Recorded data
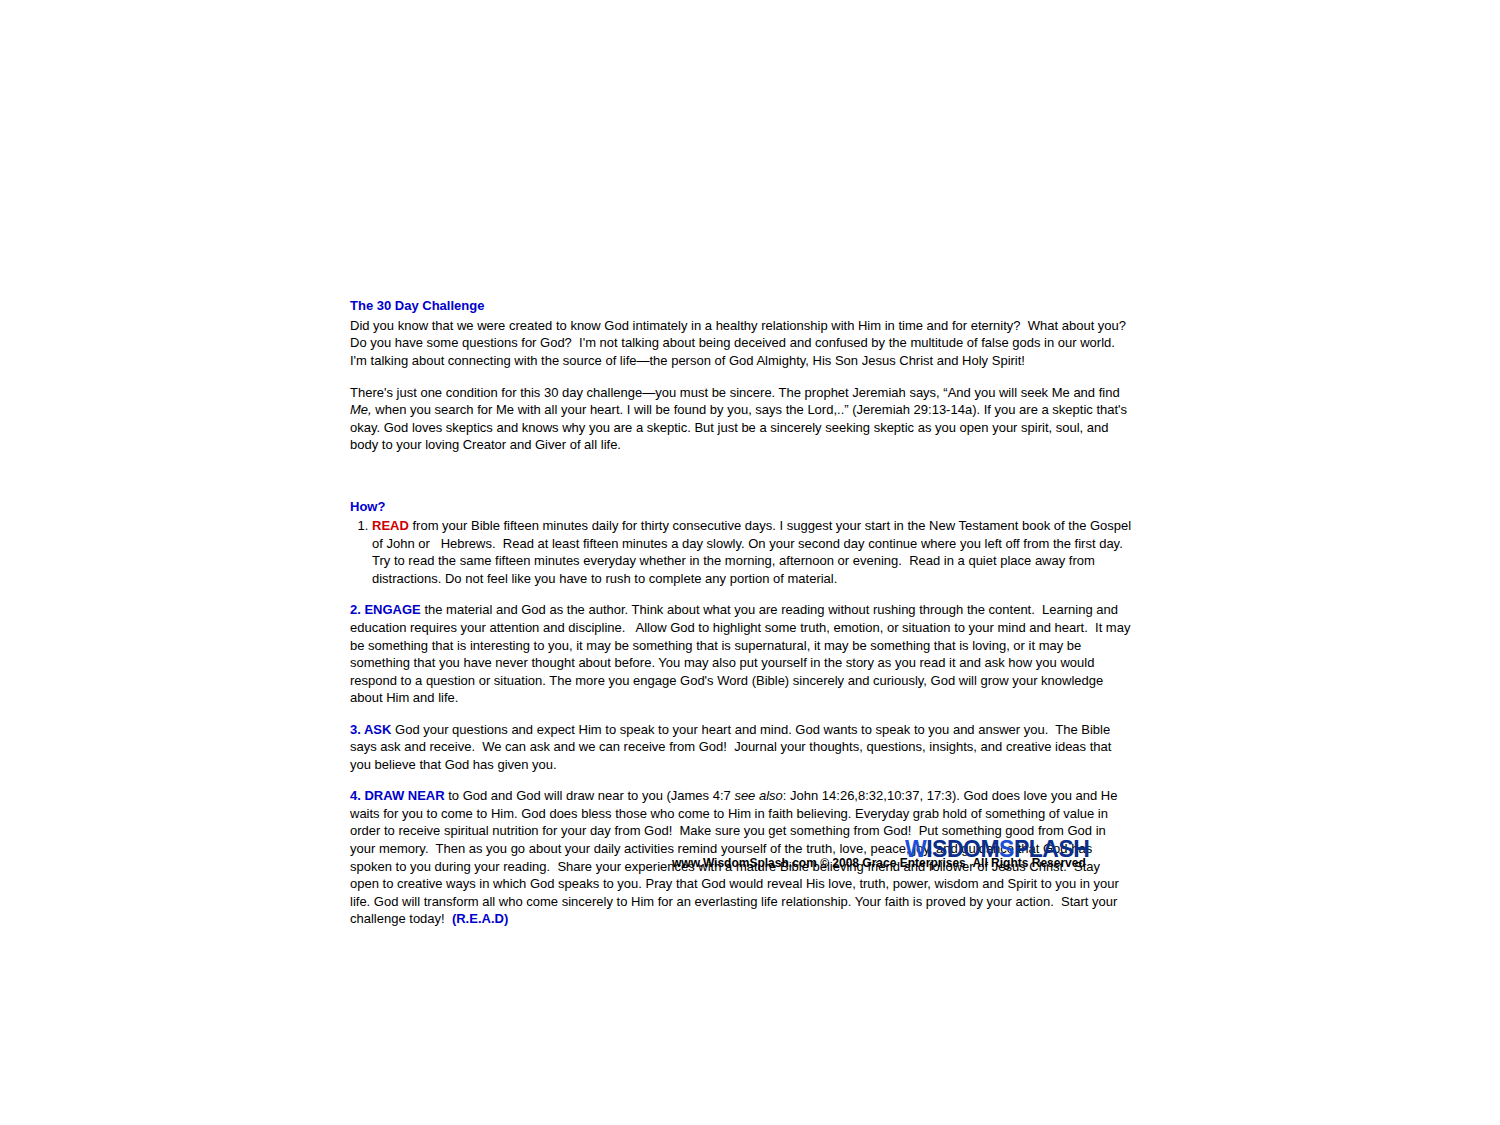The 30 Day Challenge
Did you know that we were created to know God intimately in a healthy relationship with Him in time and for eternity? What about you? Do you have some questions for God? I'm not talking about being deceived and confused by the multitude of false gods in our world. I'm talking about connecting with the source of life—the person of God Almighty, His Son Jesus Christ and Holy Spirit!
There's just one condition for this 30 day challenge—you must be sincere. The prophet Jeremiah says, “And you will seek Me and find Me, when you search for Me with all your heart. I will be found by you, says the Lord,..” (Jeremiah 29:13-14a). If you are a skeptic that's okay. God loves skeptics and knows why you are a skeptic. But just be a sincerely seeking skeptic as you open your spirit, soul, and body to your loving Creator and Giver of all life.
How?
READ from your Bible fifteen minutes daily for thirty consecutive days. I suggest your start in the New Testament book of the Gospel of John or Hebrews. Read at least fifteen minutes a day slowly. On your second day continue where you left off from the first day. Try to read the same fifteen minutes everyday whether in the morning, afternoon or evening. Read in a quiet place away from distractions. Do not feel like you have to rush to complete any portion of material.
2. ENGAGE the material and God as the author. Think about what you are reading without rushing through the content. Learning and education requires your attention and discipline. Allow God to highlight some truth, emotion, or situation to your mind and heart. It may be something that is interesting to you, it may be something that is supernatural, it may be something that is loving, or it may be something that you have never thought about before. You may also put yourself in the story as you read it and ask how you would respond to a question or situation. The more you engage God's Word (Bible) sincerely and curiously, God will grow your knowledge about Him and life.
3. ASK God your questions and expect Him to speak to your heart and mind. God wants to speak to you and answer you. The Bible says ask and receive. We can ask and we can receive from God! Journal your thoughts, questions, insights, and creative ideas that you believe that God has given you.
4. DRAW NEAR to God and God will draw near to you (James 4:7 see also: John 14:26,8:32,10:37, 17:3). God does love you and He waits for you to come to Him. God does bless those who come to Him in faith believing. Everyday grab hold of something of value in order to receive spiritual nutrition for your day from God! Make sure you get something from God! Put something good from God in your memory. Then as you go about your daily activities remind yourself of the truth, love, peace, joy, and guidance that God has spoken to you during your reading. Share your experiences with a mature Bible believing friend and follower of Jesus Christ. Stay open to creative ways in which God speaks to you. Pray that God would reveal His love, truth, power, wisdom and Spirit to you in your life. God will transform all who come sincerely to Him for an everlasting life relationship. Your faith is proved by your action. Start your challenge today! (R.E.A.D)
www.WisdomSplash.com © 2008 Grace Enterprises All Rights Reserved
WISDOMSPLASH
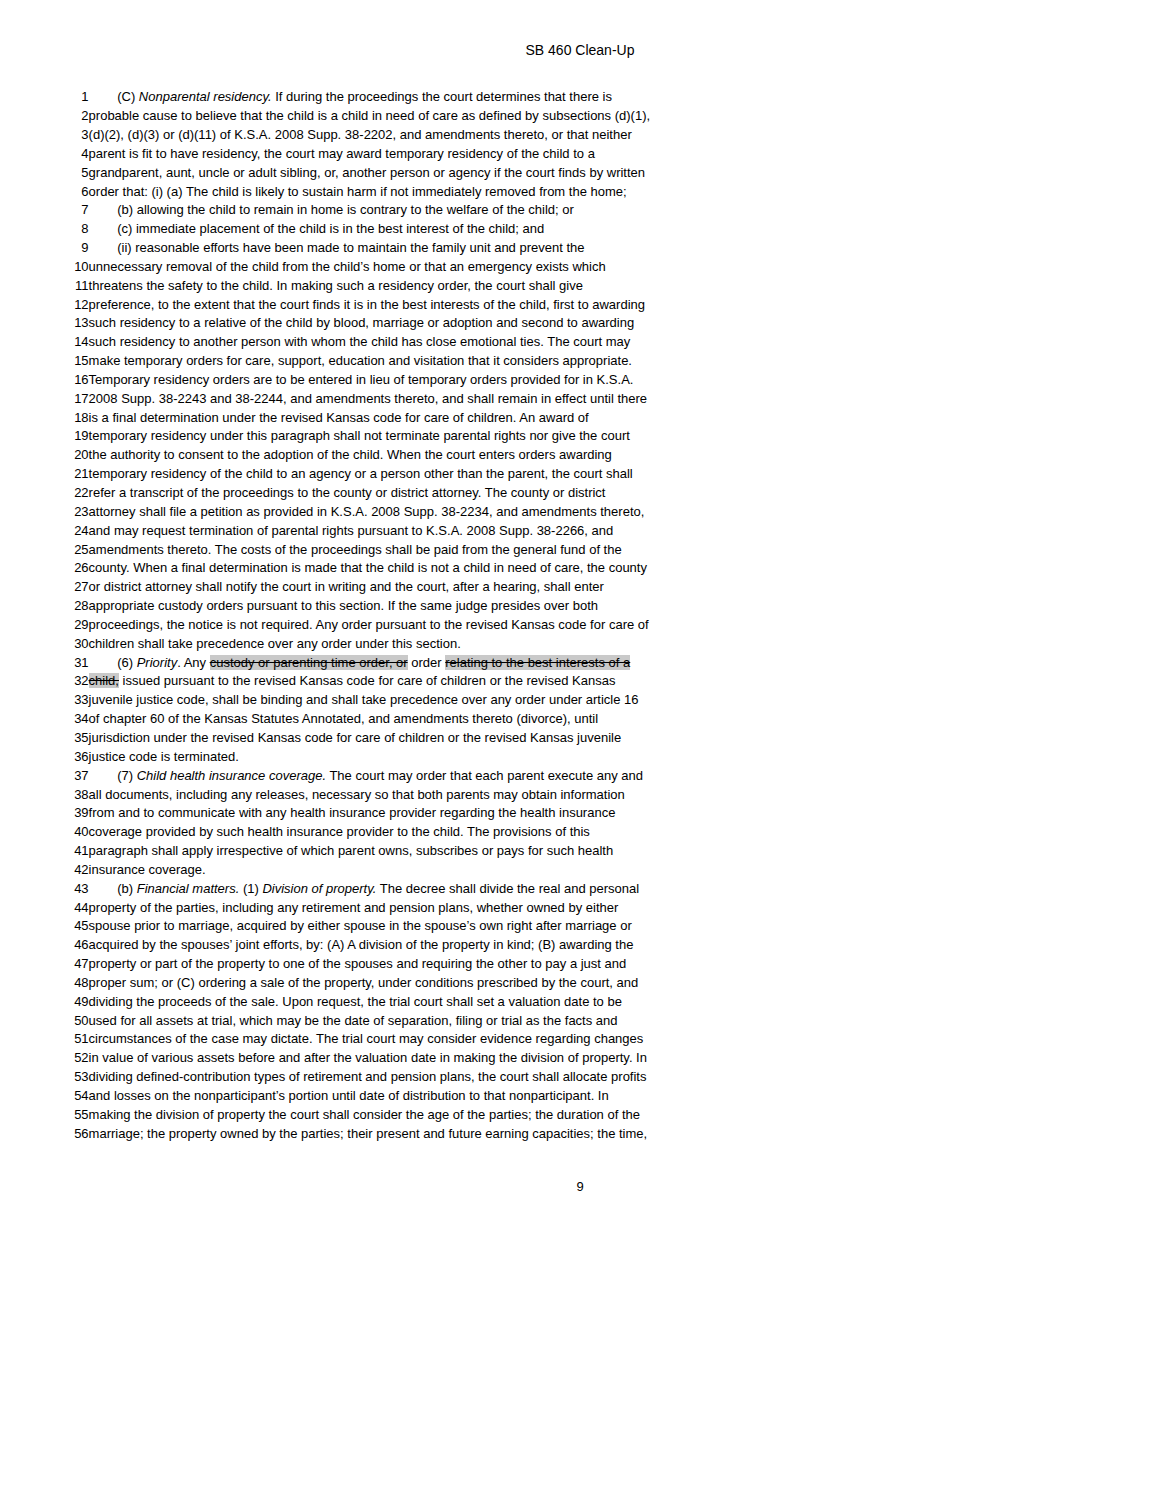SB 460 Clean-Up
| 1 | (C) Nonparental residency. If during the proceedings the court determines that there is |
| 2 | probable cause to believe that the child is a child in need of care as defined by subsections (d)(1), |
| 3 | (d)(2), (d)(3) or (d)(11) of K.S.A. 2008 Supp. 38-2202, and amendments thereto, or that neither |
| 4 | parent is fit to have residency, the court may award temporary residency of the child to a |
| 5 | grandparent, aunt, uncle or adult sibling, or, another person or agency if the court finds by written |
| 6 | order that: (i) (a) The child is likely to sustain harm if not immediately removed from the home; |
| 7 | (b) allowing the child to remain in home is contrary to the welfare of the child; or |
| 8 | (c) immediate placement of the child is in the best interest of the child; and |
| 9 | (ii) reasonable efforts have been made to maintain the family unit and prevent the |
| 10 | unnecessary removal of the child from the child’s home or that an emergency exists which |
| 11 | threatens the safety to the child. In making such a residency order, the court shall give |
| 12 | preference, to the extent that the court finds it is in the best interests of the child, first to awarding |
| 13 | such residency to a relative of the child by blood, marriage or adoption and second to awarding |
| 14 | such residency to another person with whom the child has close emotional ties. The court may |
| 15 | make temporary orders for care, support, education and visitation that it considers appropriate. |
| 16 | Temporary residency orders are to be entered in lieu of temporary orders provided for in K.S.A. |
| 17 | 2008 Supp. 38-2243 and 38-2244, and amendments thereto, and shall remain in effect until there |
| 18 | is a final determination under the revised Kansas code for care of children. An award of |
| 19 | temporary residency under this paragraph shall not terminate parental rights nor give the court |
| 20 | the authority to consent to the adoption of the child. When the court enters orders awarding |
| 21 | temporary residency of the child to an agency or a person other than the parent, the court shall |
| 22 | refer a transcript of the proceedings to the county or district attorney. The county or district |
| 23 | attorney shall file a petition as provided in K.S.A. 2008 Supp. 38-2234, and amendments thereto, |
| 24 | and may request termination of parental rights pursuant to K.S.A. 2008 Supp. 38-2266, and |
| 25 | amendments thereto. The costs of the proceedings shall be paid from the general fund of the |
| 26 | county. When a final determination is made that the child is not a child in need of care, the county |
| 27 | or district attorney shall notify the court in writing and the court, after a hearing, shall enter |
| 28 | appropriate custody orders pursuant to this section. If the same judge presides over both |
| 29 | proceedings, the notice is not required. Any order pursuant to the revised Kansas code for care of |
| 30 | children shall take precedence over any order under this section. |
| 31 | (6) Priority . Any custody or parenting time order, or order relating to the best interests of a |
| 32 | child, issued pursuant to the revised Kansas code for care of children or the revised Kansas |
| 33 | juvenile justice code, shall be binding and shall take precedence over any order under article 16 |
| 34 | of chapter 60 of the Kansas Statutes Annotated, and amendments thereto (divorce), until |
| 35 | jurisdiction under the revised Kansas code for care of children or the revised Kansas juvenile |
| 36 | justice code is terminated. |
| 37 | (7) Child health insurance coverage. The court may order that each parent execute any and |
| 38 | all documents, including any releases, necessary so that both parents may obtain information |
| 39 | from and to communicate with any health insurance provider regarding the health insurance |
| 40 | coverage provided by such health insurance provider to the child. The provisions of this |
| 41 | paragraph shall apply irrespective of which parent owns, subscribes or pays for such health |
| 42 | insurance coverage. |
| 43 | (b) Financial matters. (1) Division of property. The decree shall divide the real and personal |
| 44 | property of the parties, including any retirement and pension plans, whether owned by either |
| 45 | spouse prior to marriage, acquired by either spouse in the spouse’s own right after marriage or |
| 46 | acquired by the spouses’ joint efforts, by: (A) A division of the property in kind; (B) awarding the |
| 47 | property or part of the property to one of the spouses and requiring the other to pay a just and |
| 48 | proper sum; or (C) ordering a sale of the property, under conditions prescribed by the court, and |
| 49 | dividing the proceeds of the sale. Upon request, the trial court shall set a valuation date to be |
| 50 | used for all assets at trial, which may be the date of separation, filing or trial as the facts and |
| 51 | circumstances of the case may dictate. The trial court may consider evidence regarding changes |
| 52 | in value of various assets before and after the valuation date in making the division of property. In |
| 53 | dividing defined-contribution types of retirement and pension plans, the court shall allocate profits |
| 54 | and losses on the nonparticipant’s portion until date of distribution to that nonparticipant. In |
| 55 | making the division of property the court shall consider the age of the parties; the duration of the |
| 56 | marriage; the property owned by the parties; their present and future earning capacities; the time, |
9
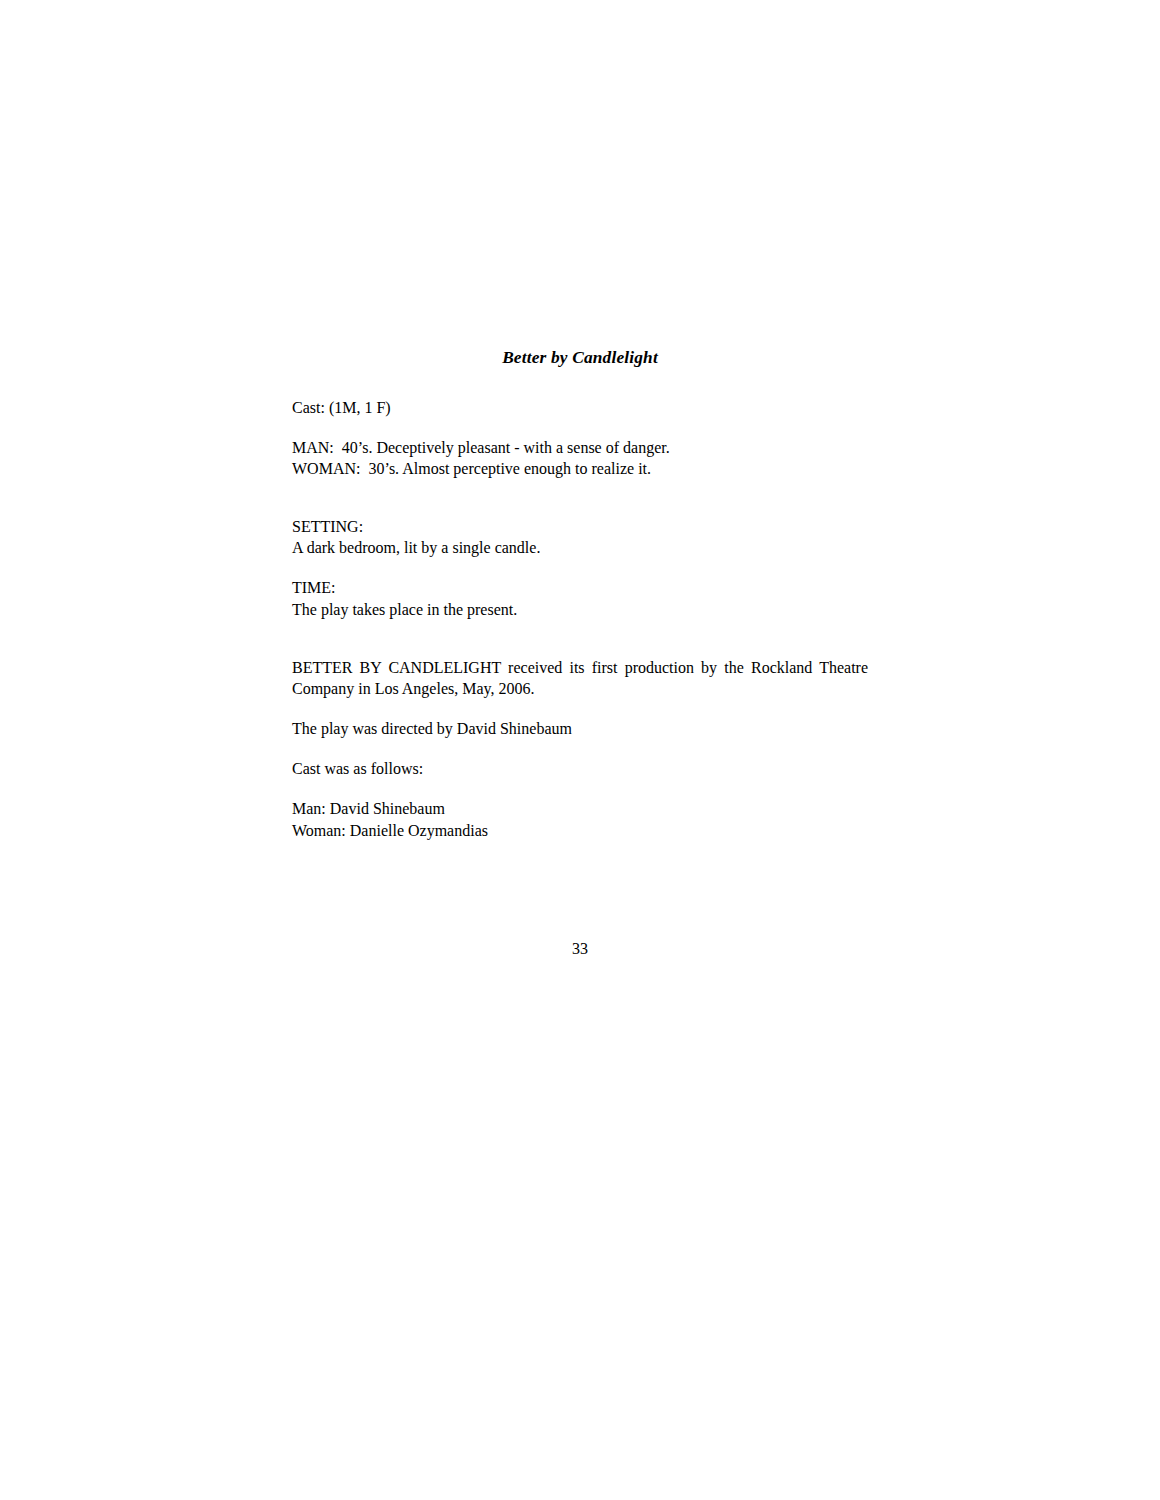Better by Candlelight
Cast: (1M, 1 F)
MAN: 40’s. Deceptively pleasant - with a sense of danger.
WOMAN: 30’s. Almost perceptive enough to realize it.
SETTING:
A dark bedroom, lit by a single candle.
TIME:
The play takes place in the present.
BETTER BY CANDLELIGHT received its first production by the Rockland Theatre Company in Los Angeles, May, 2006.
The play was directed by David Shinebaum
Cast was as follows:
Man: David Shinebaum
Woman: Danielle Ozymandias
33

**Work to complete:** Give back precisely the lines above that start at the line containing "amendments thereto, |" and end at the line containing "such health |", inclusive. No other lines belong in the output.

**Response box:**
| 23 | attorney shall file a petition as provided in K.S.A. 2008 Supp. 38-2234, and amendments thereto, |
| 24 | and may request termination of parental rights pursuant to K.S.A. 2008 Supp. 38-2266, and |
| 25 | amendments thereto. The costs of the proceedings shall be paid from the general fund of the |
| 26 | county. When a final determination is made that the child is not a child in need of care, the county |
| 27 | or district attorney shall notify the court in writing and the court, after a hearing, shall enter |
| 28 | appropriate custody orders pursuant to this section. If the same judge presides over both |
| 29 | proceedings, the notice is not required. Any order pursuant to the revised Kansas code for care of |
| 30 | children shall take precedence over any order under this section. |
| 31 | (6) Priority . Any custody or parenting time order, or order relating to the best interests of a |
| 32 | child, issued pursuant to the revised Kansas code for care of children or the revised Kansas |
| 33 | juvenile justice code, shall be binding and shall take precedence over any order under article 16 |
| 34 | of chapter 60 of the Kansas Statutes Annotated, and amendments thereto (divorce), until |
| 35 | jurisdiction under the revised Kansas code for care of children or the revised Kansas juvenile |
| 36 | justice code is terminated. |
| 37 | (7) Child health insurance coverage. The court may order that each parent execute any and |
| 38 | all documents, including any releases, necessary so that both parents may obtain information |
| 39 | from and to communicate with any health insurance provider regarding the health insurance |
| 40 | coverage provided by such health insurance provider to the child. The provisions of this |
| 41 | paragraph shall apply irrespective of which parent owns, subscribes or pays for such health |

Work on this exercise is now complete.